Einde inhoudsopgave
Beleidsregels Buitengewoon Opsporingsambtenaar
11.3 Bekwaamheidseis domein VI Generieke opsporing
Geldend
Geldend vanaf 01-01-2023
- Bronpublicatie:
02-12-2022, Stcrt. 2022, 33428 (uitgifte: 12-12-2022, regelingnummer: 4252898)
- Inwerkingtreding
01-01-2023
- Bronpublicatie inwerkingtreding:
02-12-2022, Stcrt. 2022, 33428 (uitgifte: 12-12-2022, regelingnummer: 4252898)
- Vakgebied(en)
Politierecht / Bevoegdheden
Strafprocesrecht / Voorfase
De bekwaamheidseis bestaat uit het boa basisexamen (het boa-getuigschrift) en - indien de boa generieke opsporing beschikt over politiebevoegdheden, vrijheidsbeperkende middelen en geweldsmiddelen - de bekwaamheidseisen uit de RTGB.
Het merendeel van de diensten wiens boa’s vallen binnen het domein generieke opsporing beschikt over een eigen opleiding ten behoeve van hun overige werknemers die zich (op grond van artikel 141 Wetboek van Strafvordering) bezig houden met de strafrechtelijke handhaving.
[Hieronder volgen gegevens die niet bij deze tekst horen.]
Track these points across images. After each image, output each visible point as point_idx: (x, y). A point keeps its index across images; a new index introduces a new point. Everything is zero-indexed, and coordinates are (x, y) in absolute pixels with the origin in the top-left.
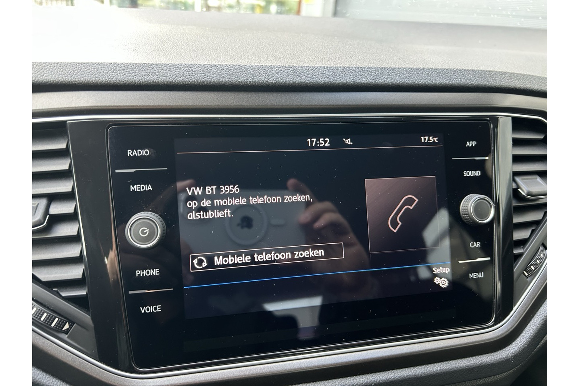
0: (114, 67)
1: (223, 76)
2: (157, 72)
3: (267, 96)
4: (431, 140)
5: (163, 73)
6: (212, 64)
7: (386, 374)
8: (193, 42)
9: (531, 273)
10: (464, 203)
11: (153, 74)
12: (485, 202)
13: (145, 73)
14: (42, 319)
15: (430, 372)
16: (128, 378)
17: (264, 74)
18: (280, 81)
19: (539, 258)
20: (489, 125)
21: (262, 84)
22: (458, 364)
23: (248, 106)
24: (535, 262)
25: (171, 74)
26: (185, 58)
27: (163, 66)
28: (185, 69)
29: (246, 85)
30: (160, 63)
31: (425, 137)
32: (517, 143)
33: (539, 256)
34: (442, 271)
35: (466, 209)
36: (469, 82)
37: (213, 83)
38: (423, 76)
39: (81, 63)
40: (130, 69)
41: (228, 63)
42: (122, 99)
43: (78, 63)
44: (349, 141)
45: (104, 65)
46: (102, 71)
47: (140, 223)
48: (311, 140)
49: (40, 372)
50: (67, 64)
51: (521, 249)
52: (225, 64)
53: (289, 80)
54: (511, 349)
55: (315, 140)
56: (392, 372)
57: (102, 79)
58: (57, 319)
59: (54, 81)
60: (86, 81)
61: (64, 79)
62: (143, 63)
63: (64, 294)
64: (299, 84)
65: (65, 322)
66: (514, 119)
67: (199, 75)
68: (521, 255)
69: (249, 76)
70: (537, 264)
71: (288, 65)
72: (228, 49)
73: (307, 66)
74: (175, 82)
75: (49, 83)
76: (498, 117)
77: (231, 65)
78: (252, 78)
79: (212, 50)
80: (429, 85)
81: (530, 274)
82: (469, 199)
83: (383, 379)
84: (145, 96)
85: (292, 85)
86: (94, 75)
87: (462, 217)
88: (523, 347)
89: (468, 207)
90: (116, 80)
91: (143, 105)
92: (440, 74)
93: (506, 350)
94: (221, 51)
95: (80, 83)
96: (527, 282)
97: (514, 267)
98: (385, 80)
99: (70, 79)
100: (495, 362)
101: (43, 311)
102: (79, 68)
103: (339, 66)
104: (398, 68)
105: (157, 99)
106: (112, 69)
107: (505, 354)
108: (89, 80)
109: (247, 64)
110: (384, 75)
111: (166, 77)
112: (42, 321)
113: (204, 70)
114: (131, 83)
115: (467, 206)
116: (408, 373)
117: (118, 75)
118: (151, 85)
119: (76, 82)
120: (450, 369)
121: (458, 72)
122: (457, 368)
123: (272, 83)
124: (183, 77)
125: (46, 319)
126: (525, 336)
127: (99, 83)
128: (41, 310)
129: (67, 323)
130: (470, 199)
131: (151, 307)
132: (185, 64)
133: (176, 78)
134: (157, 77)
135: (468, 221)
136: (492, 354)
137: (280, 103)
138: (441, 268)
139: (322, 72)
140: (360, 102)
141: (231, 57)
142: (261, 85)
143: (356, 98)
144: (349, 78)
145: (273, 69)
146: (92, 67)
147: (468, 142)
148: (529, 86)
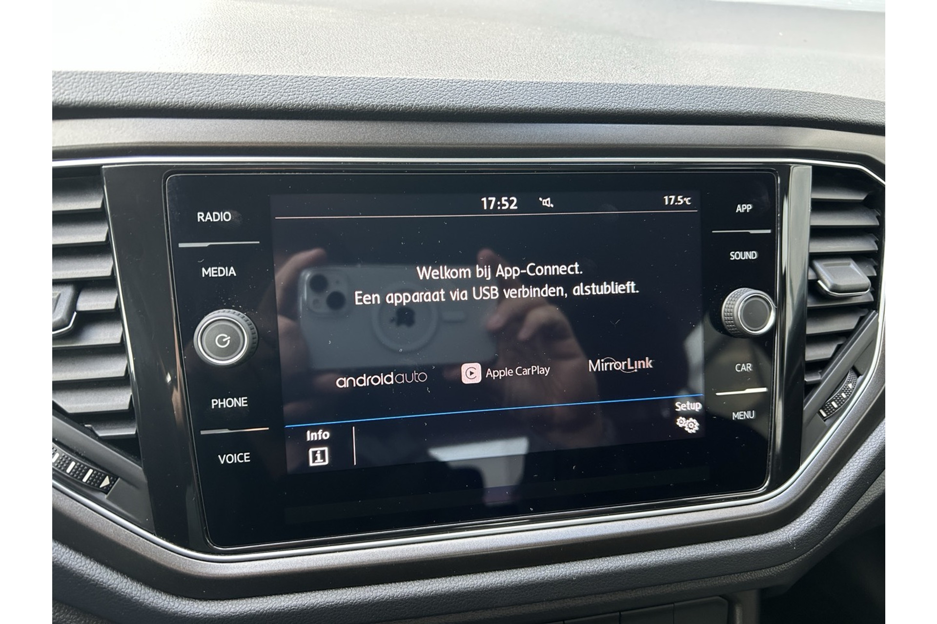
0: (175, 79)
1: (348, 95)
2: (242, 89)
3: (419, 128)
4: (680, 202)
5: (252, 90)
6: (331, 76)
7: (596, 563)
8: (304, 38)
9: (831, 413)
10: (728, 302)
11: (237, 92)
12: (762, 302)
13: (224, 90)
14: (68, 471)
15: (663, 561)
16: (200, 560)
17: (413, 92)
18: (439, 105)
19: (846, 390)
20: (774, 179)
21: (410, 108)
22: (708, 551)
23: (387, 144)
24: (838, 396)
25: (266, 92)
26: (289, 66)
27: (253, 79)
28: (288, 84)
29: (384, 110)
30: (248, 73)
31: (670, 197)
32: (818, 206)
33: (846, 386)
34: (690, 407)
35: (731, 312)
36: (745, 108)
37: (332, 108)
38: (670, 98)
39: (123, 73)
40: (201, 82)
41: (357, 75)
42: (188, 132)
43: (119, 73)
44: (548, 202)
45: (159, 76)
46: (156, 86)
47: (216, 326)
48: (487, 199)
49: (66, 550)
50: (101, 75)
51: (818, 375)
52: (351, 76)
53: (454, 103)
54: (793, 529)
55: (494, 199)
56: (606, 559)
57: (155, 100)
58: (91, 471)
59: (80, 102)
60: (130, 103)
61: (96, 99)
62: (220, 73)
63: (101, 434)
64: (470, 109)
65: (103, 475)
66: (815, 168)
67: (311, 94)
68: (816, 385)
69: (389, 95)
70: (842, 399)
71: (452, 79)
72: (360, 48)
73: (484, 80)
74: (272, 105)
75: (73, 104)
76: (791, 166)
77: (362, 78)
78: (395, 99)
79: (333, 51)
80: (679, 113)
81: (829, 415)
82: (735, 296)
83: (591, 570)
84: (224, 127)
85: (458, 111)
86: (142, 92)
87: (725, 324)
88: (812, 527)
89: (733, 309)
90: (178, 101)
91: (222, 141)
92: (698, 94)
93: (784, 530)
94: (348, 53)
95: (121, 105)
96: (825, 426)
97: (804, 404)
98: (609, 104)
99: (105, 99)
100: (767, 548)
101: (69, 459)
102: (120, 82)
103: (535, 80)
104: (630, 85)
105: (243, 131)
106: (171, 83)
107: (783, 536)
108: (135, 100)
109: (387, 76)
110: (607, 96)
111: (257, 97)
112: (69, 474)
113: (318, 86)
114: (202, 106)
115: (732, 307)
116: (630, 562)
117: (182, 92)
118: (234, 109)
119: (115, 104)
120: (696, 557)
121: (728, 92)
122: (706, 555)
123: (426, 107)
124: (284, 98)
125: (74, 470)
126: (817, 510)
127: (150, 105)
128: (66, 457)
129: (107, 477)
130: (738, 295)
131: (235, 455)
132: (288, 76)
133: (273, 99)
134: (243, 96)
135: (733, 331)
136: (762, 536)
137: (439, 139)
138: (688, 403)
139: (506, 90)
140: (567, 139)
141: (363, 63)
142: (408, 111)
143: (560, 133)
144: (549, 100)
145: (428, 84)
146: (140, 79)
147: (739, 206)
148: (843, 115)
Het is de verantwoordelijkheid van de boa-werkgever om zijn boa’s generieke opsporing aanvullend op te leiden voor hun specifieke taak. Net als voor alle andere boa’s geldt dat de politieboa’s slechts bevoegd zijn voor die feiten die vallen binnen hun taakomschrijving mits wetgeving in formele zin zich hier niet tegen verzet en de boa voldoende bekwaam is om voor die feiten op te treden.